Signs of improvement on display at annual spring game

The Gophers split into two teams for an intrasquad scrimmage — a 3-0 affair that lacked offense.

Minnesota defensive backs Grayson Levine and Steven Montgomery and wide receiver A.J. Barker collide for the ball Saturday during the annual Gophers spring game at TCF Bank Stadium.

Marisa Wojcik

Minnesota defensive backs Grayson Levine and Steven Montgomery and wide receiver A.J. Barker collide for the ball Saturday during the annual Gophers spring game at TCF Bank Stadium.

Dane Mizutani

Neither squad saw offensive success in the Gophers’ annual spring game Saturday, but the entire arrangement was altered from years past.

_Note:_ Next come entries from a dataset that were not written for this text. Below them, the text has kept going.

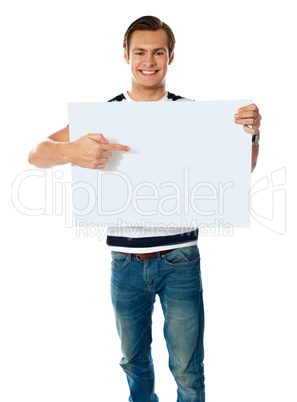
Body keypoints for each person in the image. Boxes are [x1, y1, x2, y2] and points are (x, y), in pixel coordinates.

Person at [28, 15, 261, 402]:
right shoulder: (103, 117)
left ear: (170, 57)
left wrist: (254, 133)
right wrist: (71, 151)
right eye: (140, 52)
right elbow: (36, 153)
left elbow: (243, 168)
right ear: (126, 56)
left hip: (181, 259)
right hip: (125, 262)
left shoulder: (195, 114)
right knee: (133, 363)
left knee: (188, 368)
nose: (148, 61)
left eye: (158, 52)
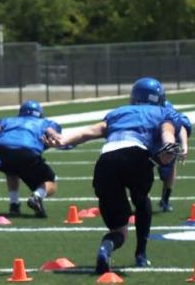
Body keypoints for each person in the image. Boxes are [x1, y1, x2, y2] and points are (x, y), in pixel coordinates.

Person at [51, 77, 181, 273]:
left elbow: (90, 131)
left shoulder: (119, 112)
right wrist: (168, 146)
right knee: (142, 201)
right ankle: (141, 254)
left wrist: (63, 140)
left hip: (106, 161)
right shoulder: (163, 112)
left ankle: (105, 249)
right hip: (136, 156)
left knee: (119, 230)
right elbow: (167, 132)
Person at [0, 100, 62, 217]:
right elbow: (50, 131)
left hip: (0, 151)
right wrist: (57, 137)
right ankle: (36, 197)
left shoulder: (9, 120)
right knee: (51, 181)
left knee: (11, 170)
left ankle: (14, 204)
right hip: (27, 153)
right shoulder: (45, 123)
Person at [157, 100, 191, 212]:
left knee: (169, 169)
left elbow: (180, 126)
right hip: (147, 141)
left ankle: (165, 200)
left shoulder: (168, 111)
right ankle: (140, 201)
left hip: (165, 140)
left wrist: (185, 145)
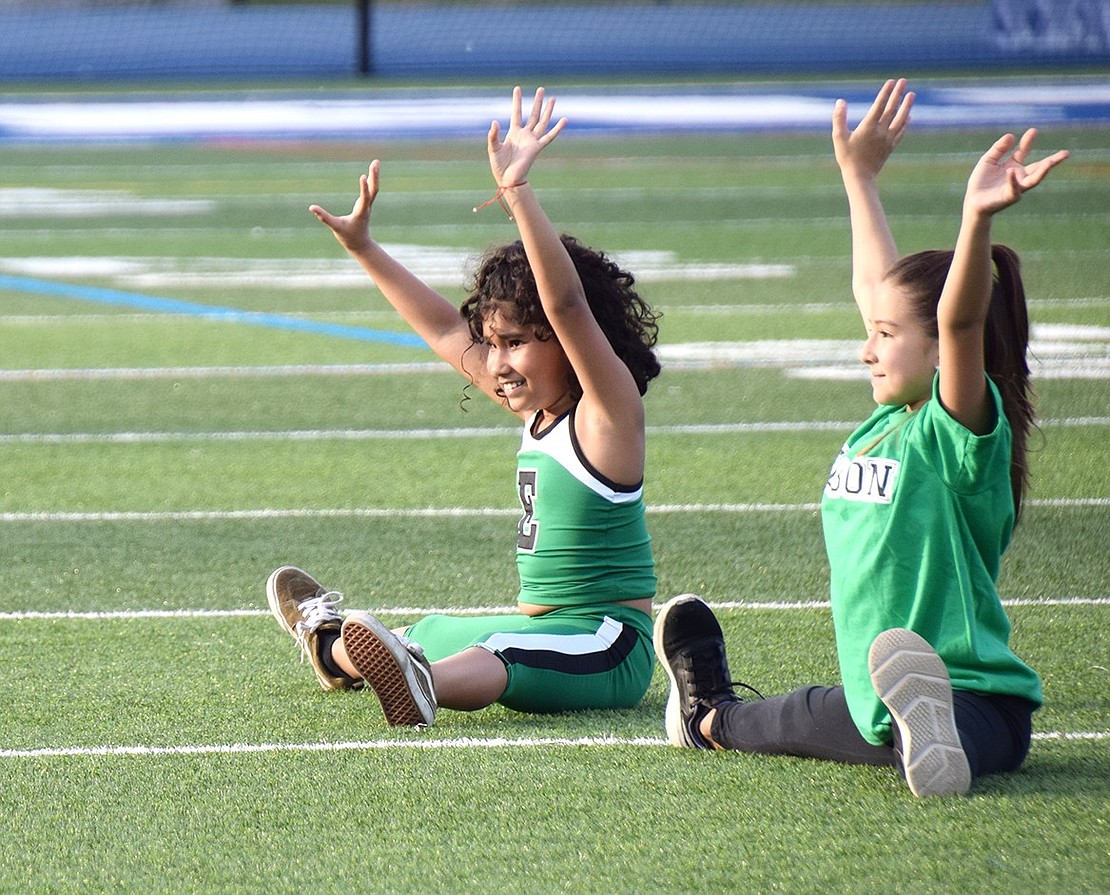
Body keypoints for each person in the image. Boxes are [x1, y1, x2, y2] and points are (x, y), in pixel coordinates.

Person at [654, 79, 1069, 796]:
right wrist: (860, 178)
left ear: (941, 350)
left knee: (798, 717)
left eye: (885, 337)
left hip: (980, 699)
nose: (865, 348)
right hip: (877, 701)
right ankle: (908, 736)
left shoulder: (955, 431)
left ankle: (731, 719)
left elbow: (960, 322)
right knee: (821, 714)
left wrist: (976, 219)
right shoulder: (885, 423)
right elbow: (879, 290)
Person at [267, 87, 662, 728]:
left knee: (495, 650)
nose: (497, 362)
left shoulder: (607, 416)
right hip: (550, 630)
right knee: (422, 629)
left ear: (566, 346)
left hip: (609, 645)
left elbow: (565, 306)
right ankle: (331, 648)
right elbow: (449, 333)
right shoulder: (533, 409)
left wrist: (517, 191)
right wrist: (365, 248)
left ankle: (424, 687)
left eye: (515, 344)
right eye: (495, 343)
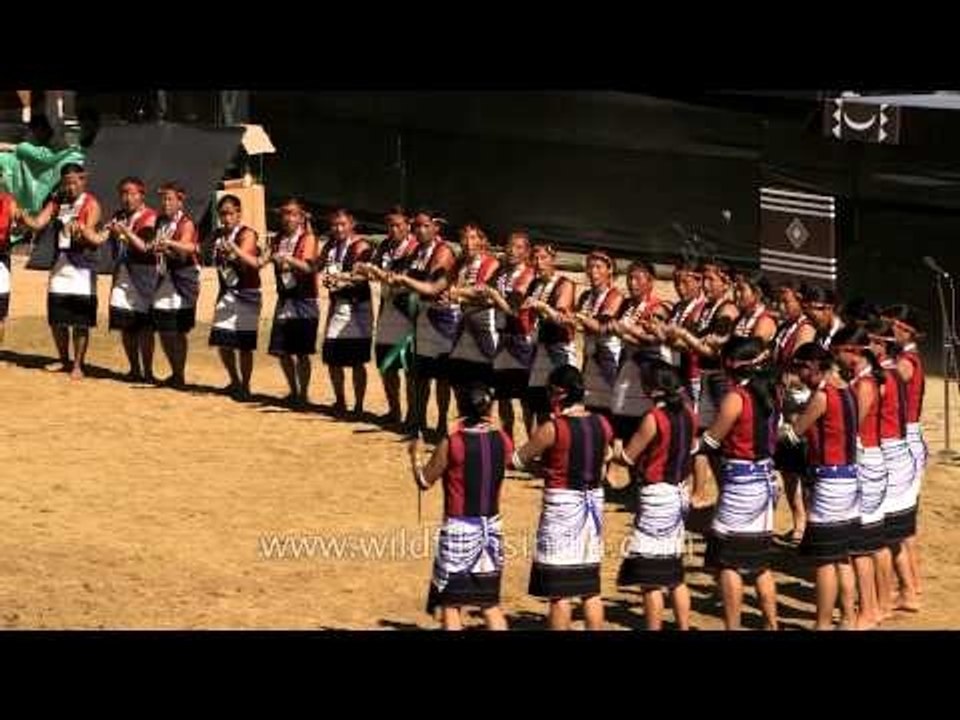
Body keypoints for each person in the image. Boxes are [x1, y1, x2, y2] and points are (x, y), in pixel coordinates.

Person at [512, 365, 614, 630]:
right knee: (589, 588)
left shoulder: (553, 428)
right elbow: (607, 459)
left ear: (559, 393)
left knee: (559, 592)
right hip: (592, 504)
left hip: (562, 508)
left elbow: (517, 460)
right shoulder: (602, 423)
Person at [407, 381, 512, 630]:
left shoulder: (452, 442)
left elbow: (424, 481)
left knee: (451, 604)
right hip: (492, 527)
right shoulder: (503, 441)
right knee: (489, 604)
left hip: (459, 528)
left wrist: (415, 456)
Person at [699, 337, 779, 630]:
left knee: (727, 561)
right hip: (765, 478)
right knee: (758, 561)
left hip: (740, 485)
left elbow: (712, 439)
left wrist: (690, 446)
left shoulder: (737, 397)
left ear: (732, 365)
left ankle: (733, 626)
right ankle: (771, 624)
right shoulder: (772, 390)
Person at [780, 342, 860, 629]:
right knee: (842, 556)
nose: (800, 375)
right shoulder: (847, 389)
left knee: (825, 559)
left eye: (801, 368)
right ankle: (848, 618)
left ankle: (823, 623)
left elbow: (794, 434)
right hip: (848, 478)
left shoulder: (822, 397)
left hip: (829, 481)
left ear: (813, 366)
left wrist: (782, 421)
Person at [612, 359, 695, 630]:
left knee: (650, 576)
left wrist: (614, 452)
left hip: (658, 495)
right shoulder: (688, 412)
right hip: (680, 490)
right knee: (674, 569)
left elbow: (628, 457)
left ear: (651, 388)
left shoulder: (654, 418)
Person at [17, 163, 105, 380]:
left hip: (82, 268)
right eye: (67, 183)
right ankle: (63, 359)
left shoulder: (91, 204)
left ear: (83, 180)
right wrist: (23, 216)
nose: (71, 187)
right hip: (60, 265)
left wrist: (80, 231)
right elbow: (38, 223)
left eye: (75, 182)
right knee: (57, 318)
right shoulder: (58, 201)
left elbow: (91, 232)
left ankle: (78, 364)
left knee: (80, 320)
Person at [389, 210, 457, 436]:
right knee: (421, 374)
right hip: (421, 315)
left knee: (443, 377)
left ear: (436, 227)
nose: (420, 230)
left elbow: (431, 285)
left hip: (442, 319)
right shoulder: (418, 250)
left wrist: (404, 280)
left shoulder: (444, 251)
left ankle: (441, 422)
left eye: (425, 225)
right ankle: (418, 418)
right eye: (416, 226)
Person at [882, 303, 925, 597]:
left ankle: (908, 588)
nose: (887, 331)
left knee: (897, 520)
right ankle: (912, 584)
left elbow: (887, 384)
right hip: (908, 437)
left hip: (904, 438)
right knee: (904, 521)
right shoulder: (904, 357)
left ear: (904, 329)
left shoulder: (906, 362)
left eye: (891, 325)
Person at [364, 207, 419, 426]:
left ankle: (412, 414)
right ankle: (394, 411)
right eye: (390, 225)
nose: (393, 229)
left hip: (408, 312)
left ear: (408, 226)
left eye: (398, 225)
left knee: (408, 370)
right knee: (387, 366)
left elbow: (406, 278)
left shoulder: (415, 248)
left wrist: (379, 274)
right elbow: (375, 270)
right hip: (387, 309)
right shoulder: (384, 246)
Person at [318, 208, 374, 417]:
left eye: (342, 224)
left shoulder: (362, 246)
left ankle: (359, 405)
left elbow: (363, 277)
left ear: (352, 223)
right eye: (334, 225)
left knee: (357, 360)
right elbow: (316, 266)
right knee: (332, 356)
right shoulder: (330, 246)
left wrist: (341, 279)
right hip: (338, 306)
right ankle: (340, 401)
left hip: (359, 308)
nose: (338, 228)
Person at [481, 230, 536, 441]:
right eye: (510, 246)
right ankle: (508, 441)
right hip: (503, 337)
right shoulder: (501, 273)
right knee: (503, 394)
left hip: (522, 338)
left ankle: (531, 443)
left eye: (518, 247)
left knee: (525, 397)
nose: (512, 251)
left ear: (527, 252)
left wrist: (493, 296)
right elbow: (485, 292)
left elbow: (514, 308)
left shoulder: (529, 274)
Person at [208, 194, 264, 400]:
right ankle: (234, 380)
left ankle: (246, 385)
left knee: (244, 344)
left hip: (247, 293)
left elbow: (248, 258)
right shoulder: (217, 235)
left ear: (239, 213)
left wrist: (232, 251)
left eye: (230, 213)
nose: (226, 218)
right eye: (223, 214)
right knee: (222, 339)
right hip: (227, 292)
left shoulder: (247, 233)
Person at [105, 177, 159, 382]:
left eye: (132, 193)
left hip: (144, 274)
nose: (127, 198)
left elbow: (145, 246)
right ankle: (134, 368)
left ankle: (148, 371)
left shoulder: (150, 217)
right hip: (122, 273)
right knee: (125, 323)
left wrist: (125, 232)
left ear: (141, 195)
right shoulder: (119, 215)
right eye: (123, 193)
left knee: (144, 326)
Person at [267, 198, 319, 407]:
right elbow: (264, 260)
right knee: (281, 350)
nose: (288, 218)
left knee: (302, 352)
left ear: (301, 217)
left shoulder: (308, 239)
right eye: (285, 213)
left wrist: (287, 259)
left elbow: (308, 267)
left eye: (293, 214)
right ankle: (293, 390)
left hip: (304, 300)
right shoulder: (276, 239)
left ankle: (304, 394)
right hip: (284, 299)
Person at [151, 182, 200, 388]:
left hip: (182, 279)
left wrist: (169, 244)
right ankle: (174, 371)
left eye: (170, 199)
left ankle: (179, 375)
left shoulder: (186, 223)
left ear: (181, 200)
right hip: (164, 278)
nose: (165, 203)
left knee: (178, 331)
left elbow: (188, 248)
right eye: (163, 199)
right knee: (164, 328)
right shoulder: (161, 222)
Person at [523, 244, 577, 425]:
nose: (539, 263)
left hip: (559, 348)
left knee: (562, 401)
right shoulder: (535, 284)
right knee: (539, 402)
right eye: (535, 259)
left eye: (544, 258)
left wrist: (542, 306)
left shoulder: (565, 284)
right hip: (540, 347)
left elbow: (561, 318)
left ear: (553, 260)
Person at [575, 249, 624, 419]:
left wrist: (578, 317)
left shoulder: (615, 295)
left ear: (609, 270)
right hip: (590, 356)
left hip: (608, 356)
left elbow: (600, 325)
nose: (593, 272)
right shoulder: (585, 296)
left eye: (598, 267)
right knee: (590, 407)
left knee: (608, 409)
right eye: (590, 267)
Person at [0, 187, 22, 344]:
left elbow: (18, 228)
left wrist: (21, 224)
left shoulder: (9, 202)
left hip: (1, 257)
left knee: (0, 312)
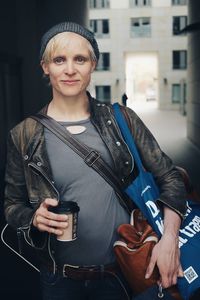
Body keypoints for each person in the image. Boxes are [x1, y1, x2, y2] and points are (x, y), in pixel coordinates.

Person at [4, 21, 187, 300]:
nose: (69, 69)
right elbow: (11, 205)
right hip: (59, 279)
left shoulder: (122, 120)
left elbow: (171, 178)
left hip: (122, 274)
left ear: (93, 64)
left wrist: (170, 239)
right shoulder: (23, 134)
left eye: (80, 59)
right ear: (45, 66)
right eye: (59, 60)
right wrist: (33, 218)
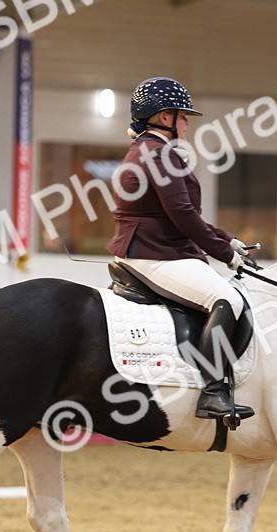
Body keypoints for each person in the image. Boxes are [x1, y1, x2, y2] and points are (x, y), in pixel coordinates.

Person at [107, 77, 254, 422]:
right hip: (152, 252)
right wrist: (226, 255)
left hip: (154, 246)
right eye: (182, 115)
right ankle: (213, 391)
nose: (187, 122)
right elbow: (184, 216)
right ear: (163, 118)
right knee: (228, 299)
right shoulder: (159, 155)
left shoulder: (148, 151)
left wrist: (227, 239)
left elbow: (181, 214)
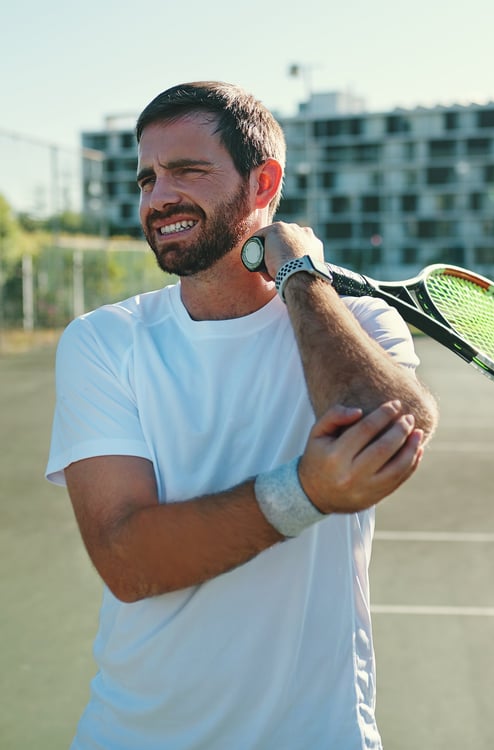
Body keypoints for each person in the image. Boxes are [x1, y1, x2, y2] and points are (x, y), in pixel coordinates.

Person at [46, 80, 438, 750]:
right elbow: (126, 559)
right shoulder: (104, 340)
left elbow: (390, 433)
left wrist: (302, 280)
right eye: (146, 178)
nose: (158, 196)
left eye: (187, 171)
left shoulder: (362, 319)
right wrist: (306, 492)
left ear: (264, 183)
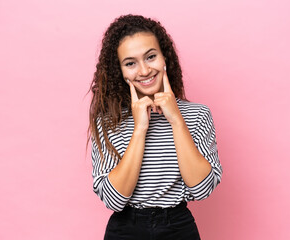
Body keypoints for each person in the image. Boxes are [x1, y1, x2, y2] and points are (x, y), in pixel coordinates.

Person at [88, 14, 222, 240]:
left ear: (164, 58)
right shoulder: (108, 121)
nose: (144, 71)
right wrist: (140, 129)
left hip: (178, 227)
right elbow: (114, 199)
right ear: (119, 71)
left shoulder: (197, 115)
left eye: (150, 57)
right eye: (130, 63)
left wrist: (177, 120)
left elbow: (201, 189)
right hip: (125, 229)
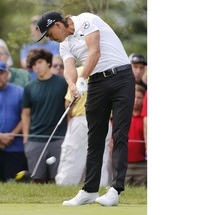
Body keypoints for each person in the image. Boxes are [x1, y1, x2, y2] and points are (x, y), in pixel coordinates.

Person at [36, 11, 135, 206]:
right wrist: (73, 85)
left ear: (57, 24)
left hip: (122, 78)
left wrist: (82, 79)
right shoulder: (64, 45)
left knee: (120, 134)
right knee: (95, 137)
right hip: (97, 83)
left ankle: (115, 189)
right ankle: (90, 190)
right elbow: (69, 68)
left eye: (49, 33)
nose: (50, 38)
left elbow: (94, 51)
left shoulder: (86, 21)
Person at [55, 66, 112, 186]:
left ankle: (65, 186)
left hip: (81, 120)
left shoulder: (78, 72)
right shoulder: (111, 72)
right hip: (104, 120)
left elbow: (68, 103)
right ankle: (99, 188)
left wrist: (70, 122)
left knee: (72, 156)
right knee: (100, 157)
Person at [21, 48, 68, 183]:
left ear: (48, 63)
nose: (37, 66)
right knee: (37, 179)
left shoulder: (62, 83)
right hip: (35, 139)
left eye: (40, 62)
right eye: (34, 64)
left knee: (58, 179)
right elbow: (25, 114)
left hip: (59, 137)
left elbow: (69, 111)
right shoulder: (29, 87)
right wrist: (26, 137)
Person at [0, 60, 28, 182]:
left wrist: (11, 136)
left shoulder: (19, 91)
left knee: (13, 183)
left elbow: (25, 116)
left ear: (7, 74)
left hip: (15, 147)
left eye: (1, 73)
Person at [125, 84, 147, 186]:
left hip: (142, 165)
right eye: (134, 97)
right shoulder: (122, 117)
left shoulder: (145, 119)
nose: (136, 100)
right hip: (124, 164)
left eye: (139, 98)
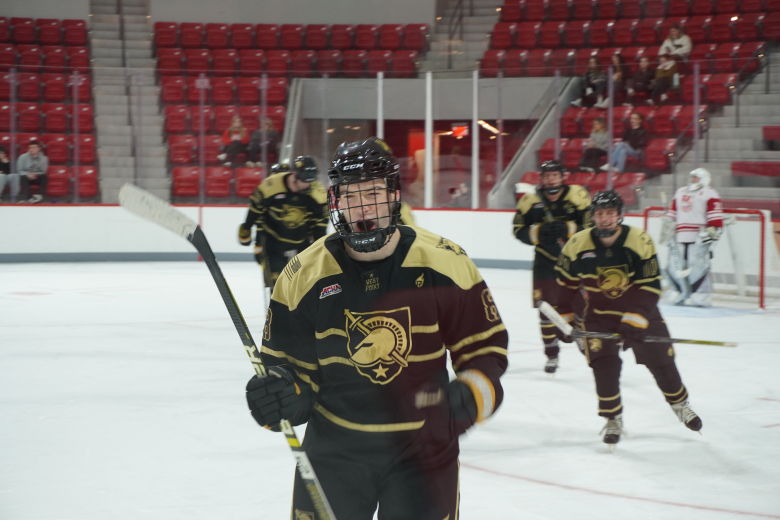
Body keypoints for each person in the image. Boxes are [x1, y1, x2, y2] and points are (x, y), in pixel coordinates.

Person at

On Saturday — for the first time in Jerry Kill’s tenure — Minnesota split up its roster, kept score and had a clear winner in the end.

However, Kill said the scrimmage’s final score was almost irrelevant.

“We got to play everybody, and we got a chance to see everyone on the field, and at the end of the day … we got out of it healthy,” Kill said. “That’s the biggest thing.”

It was a chance for Minnesota to show off its growth over the past month of spring practices, but Chris Hawthorne’s 21-yard field goal proved to be the difference and the maroon squad triumphed 3-0 over its gold counterparts.

Minnesota, which struggled to a 3-9 record last season, didn’t look extremely sharp throughout the game, but the intensity was there.

“It felt like a real game — the intensity was real hype,” junior linebacker James Manuel said. “We came in early to the locker room so it felt like a game setting even before the game started.”

Manuel, who made the switch from safety to linebacker at the start of the spring, recorded five tackles and one sack and forced a fumble Saturday.

“We got out of it with 3 points in total so that’s good for both defenses,” Manuel added. 

The game featured a mixture of both defenses looking sharp and both offenses looking stagnant. But amid the occasional offensive ineptitude, quarterback MarQueis Gray looked efficient for the maroon team.

Gray was 4-for-8 for 62 yards in the game, including a 35-yard strike down the field to Brandon Green for the longest play from scrimmage of the day.

Gray looked more poised in the pocket than he did much of last year. A season ago, his preference seemed to be taking off and running. Even with his improved composure, he did not lead his team to a score.

But his backup, Max Shortell, took over the maroon team’s offense midway through the game.

Shortell, while not as efficient as Gray, impressed with 68 yards passing and an extra 30 yards rushing. He also led his team down the field for the only score for either team.

It was clear he had acquired a sense of comfort in the offense from last season to now.

“It’s a whole new level now how I understand [the offense],” Shortell said. “I’m able to talk to different kids about routes and different things they can do because we understand it more now.”

On the opposite sideline, freshmen quarterback duo Philip Nelson and Mitch Leidner led the gold team’s offense. Neither quarterback completed a pass Saturday (they were a combined 0-for-8), but Kill said he was still impressed with the body of work from the spring sessions.

Kill also said he was impressed with how the secondary looked while playing at game speed Saturday.

“We got some guys in the secondary that can run, and we’re a little bigger in the secondary, which we needed to continue to do,” Kill said.

Cedric Thompson, who didn’t see the field much last season, led all players with eight tackles.

Minnesota proved Saturday that there is room for growth into the summer, but the true test won’t come until Aug. 30 when it opens the 2012-13 season against UNLV.